Priest to the Nations

Priest to the Nations May 29, 2014

Isaiah’s promise that strangers and foreigners will tend flocks, farm, and maintain vineyards for Israel (61:5) makes it sound like the nations will do the menial work while Israel lives in cultured leisure.

I suspect something else is in view. Flocks, grain, and wine are liturgical materials in the Hebrew Bible. That strangers serve as shepherds, farmers and vinedressers is to say they provide the sacrificial animals, grain offerings, and libations for Israel. Verse 6 confirms this: Israel will be priests and ministers to Yahweh, while the nations supply their “strength” and glory. 

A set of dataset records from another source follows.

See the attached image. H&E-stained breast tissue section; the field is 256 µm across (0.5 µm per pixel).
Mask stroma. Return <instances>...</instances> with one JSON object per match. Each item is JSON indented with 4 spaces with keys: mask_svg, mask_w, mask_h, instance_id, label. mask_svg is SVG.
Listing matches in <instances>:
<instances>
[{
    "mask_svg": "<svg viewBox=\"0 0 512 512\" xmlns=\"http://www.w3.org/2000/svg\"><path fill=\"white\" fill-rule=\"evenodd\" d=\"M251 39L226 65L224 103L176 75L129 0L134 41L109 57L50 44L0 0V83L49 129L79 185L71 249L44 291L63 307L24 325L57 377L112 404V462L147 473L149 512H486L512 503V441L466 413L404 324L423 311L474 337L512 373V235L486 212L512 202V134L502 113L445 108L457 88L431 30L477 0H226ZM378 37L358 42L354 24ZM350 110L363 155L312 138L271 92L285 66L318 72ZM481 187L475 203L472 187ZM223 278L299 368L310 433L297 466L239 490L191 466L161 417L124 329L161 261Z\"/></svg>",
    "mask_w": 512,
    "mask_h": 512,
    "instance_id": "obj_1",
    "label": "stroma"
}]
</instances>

The nations will all become Hirams, who provided wood and craftsmen for Solomon’s temple in exchange for food. The goods exchanged are reversed. The nations will provide things for Israel to “eat” (v. 6), taking up the Solomonic side of the exchange.

So the relationship between Israel and the nations is not primarily one of power: Gentiles employees to Jewish employers. There is a division of labor, but it’s a division between priestly ministers and suppliers. 

When Yahweh restores Israel, in short, He will make them what they had always been called to be – a priestly nation, priests to the nations. And in this renewed priestly ministry, Israel will boast not in her own glory but in the nations’ (v. 6).